One of my pet peeves is with movies that are marketed with all these quotes from critics calling it "White-knuckle suspense in the grand tradition of Hitchcock!" "A terrific Hitchcockian thriller!" "The Master would be proud!" Aside from the fact that nothing can truly be called Hitchcockian, because no filmmaker is Hitchcock, distributors almost always attach these quotes to quiet, cerebral little foreign dramas – often French – and Red Lights is the latest to win these false accolades.
I guess this marketing ploy gets butts in theaters – it did mine – but although Red Lights is a very interesting little film, to call it a suspense picture is, in a word, misleading. If I had no idea what to expect, I probably would have been less disappointed.
The story: An embittered married couple embarks on a summer holiday in heavy traffic.
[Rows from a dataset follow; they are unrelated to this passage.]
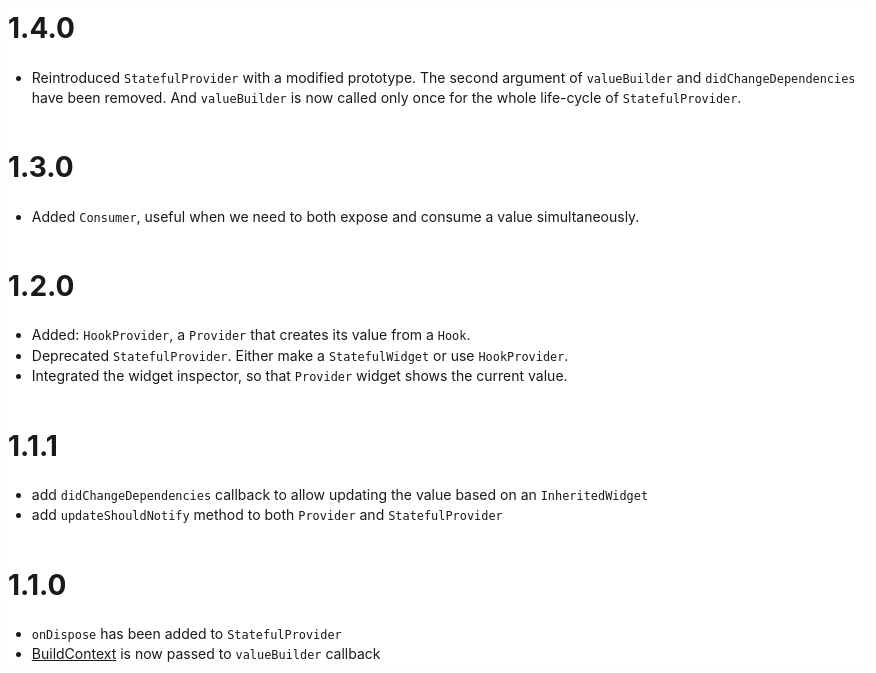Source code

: # 1.4.0

- Reintroduced `StatefulProvider` with a modified prototype.
  The second argument of `valueBuilder` and `didChangeDependencies` have been removed.
  And `valueBuilder` is now called only once for the whole life-cycle of `StatefulProvider`.

# 1.3.0

- Added `Consumer`, useful when we need to both expose and consume a value simultaneously.

# 1.2.0

- Added: `HookProvider`, a `Provider` that creates its value from a `Hook`.
- Deprecated `StatefulProvider`. Either make a `StatefulWidget` or use `HookProvider`.
- Integrated the widget inspector, so that `Provider` widget shows the current value.

# 1.1.1

- add `didChangeDependencies` callback to allow updating the value based on an `InheritedWidget`
- add `updateShouldNotify` method to both `Provider` and `StatefulProvider`

# 1.1.0

- `onDispose` has been added to `StatefulProvider`
- [BuildContext] is now passed to `valueBuilder` callback

[buildcontext]: https://api.flutter.dev/flutter/widgets/BuildContext-class.html
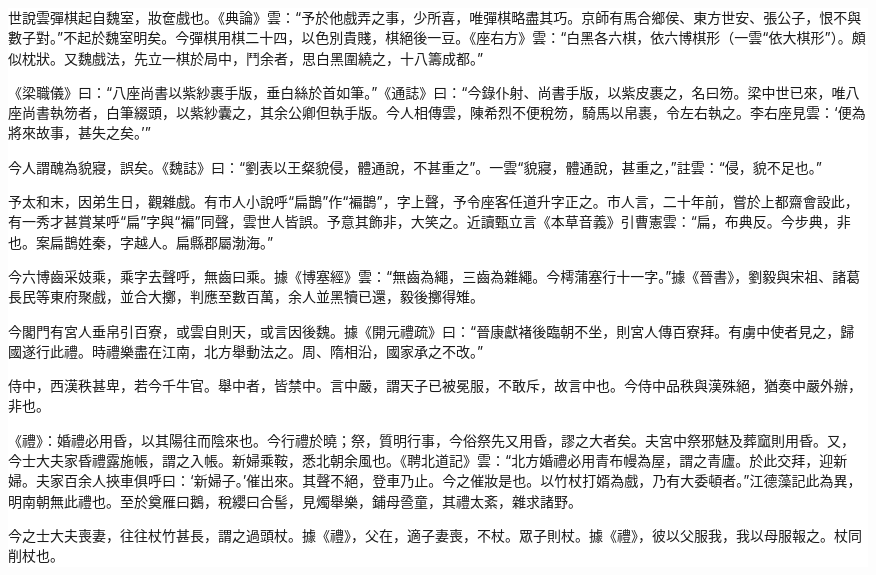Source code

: 世說雲彈棋起自魏室，妝奩戲也。《典論》雲：“予於他戲弄之事，少所喜，唯彈棋略盡其巧。京師有馬合鄉侯、東方世安、張公子，恨不與數子對。”不起於魏室明矣。今彈棋用棋二十四，以色別貴賤，棋絕後一豆。《座右方》雲：“白黑各六棋，依六博棋形（一雲“依大棋形”）。頗似枕狀。又魏戲法，先立一棋於局中，鬥余者，思白黑圍繞之，十八籌成都。”

《梁職儀》曰：“八座尚書以紫紗裹手版，垂白絲於首如筆。”《通誌》曰：“今錄仆射、尚書手版，以紫皮裹之，名曰笏。梁中世已來，唯八座尚書執笏者，白筆綴頭，以紫紗囊之，其余公卿但執手版。今人相傳雲，陳希烈不便稅笏，騎馬以帛裹，令左右執之。李右座見雲：‘便為將來故事，甚失之矣。’”

今人謂醜為貌寢，誤矣。《魏誌》曰：“劉表以王粲貌侵，體通說，不甚重之”。一雲“貌寢，體通說，甚重之，”註雲：“侵，貌不足也。”

予太和末，因弟生日，觀雜戲。有市人小說呼“扁鵲”作“褊鵲”，字上聲，予令座客任道升字正之。市人言，二十年前，嘗於上都齋會設此，有一秀才甚賞某呼“扁”字與“褊”同聲，雲世人皆誤。予意其飾非，大笑之。近讀甄立言《本草音義》引曹憲雲：“扁，布典反。今步典，非也。案扁鵲姓秦，字越人。扁縣郡屬渤海。”

今六博齒采妓乘，乘字去聲呼，無齒曰乘。據《博塞經》雲：“無齒為繩，三齒為雜繩。今樗蒲塞行十一字。”據《晉書》，劉毅與宋祖、諸葛長民等東府聚戲，並合大擲，判應至數百萬，余人並黑犢已還，毅後擲得雉。

今閣門有宮人垂帛引百寮，或雲自則天，或言因後魏。據《開元禮疏》曰：“晉康獻褚後臨朝不坐，則宮人傳百寮拜。有虜中使者見之，歸國遂行此禮。時禮樂盡在江南，北方舉動法之。周、隋相沿，國家承之不改。”

侍中，西漢秩甚卑，若今千牛官。舉中者，皆禁中。言中嚴，謂天子已被冕服，不敢斥，故言中也。今侍中品秩與漢殊絕，猶奏中嚴外辦，非也。

《禮》：婚禮必用昏，以其陽往而陰來也。今行禮於曉；祭，質明行事，今俗祭先又用昏，謬之大者矣。夫宮中祭邪魅及葬窳則用昏。又，今士大夫家昏禮露施帳，謂之入帳。新婦乘鞍，悉北朝余風也。《聘北道記》雲：“北方婚禮必用青布幔為屋，謂之青廬。於此交拜，迎新婦。夫家百余人挾車俱呼曰：‘新婦子。’催出來。其聲不絕，登車乃止。今之催妝是也。以竹杖打婿為戲，乃有大委頓者。”江德藻記此為異，明南朝無此禮也。至於奠雁曰鵝，稅纓曰合髻，見燭舉樂，鋪母巹童，其禮太紊，雜求諸野。

今之士大夫喪妻，往往杖竹甚長，謂之過頭杖。據《禮》，父在，適子妻喪，不杖。眾子則杖。據《禮》，彼以父服我，我以母服報之。杖同削杖也。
What's different about this trip is that the husband (a truly excellent Jean-Pierre Darroussin), not normally a drinker, has decided to get himself sloshed, secretly, without his wife's knowledge.
When one too many stops at roadside bars finally incites the wife to storm off alone to a nearby train station, the husband tries in vain to find her – though it doesn't keep him from making one more visit to a local bar, where he picks up a hitchhiker who may or may not be a dangerous escaped convict. There is some suspense here, but it's so underplayed that it doesn't detract from what the film really is: a character portrait of a weak man coming to terms with his feelings of inadequacy.
Although the story comes to a surprisingly tidy conclusion, it nevertheless leaves so many juicy questions about what really happened, and what the husband actually remembers from his drunken haze, that my girlfriend and I actively discussed on the ride home. That happens rarely enough that I would recommend Red Lights to anybody who enjoys a little post-art-film conversation.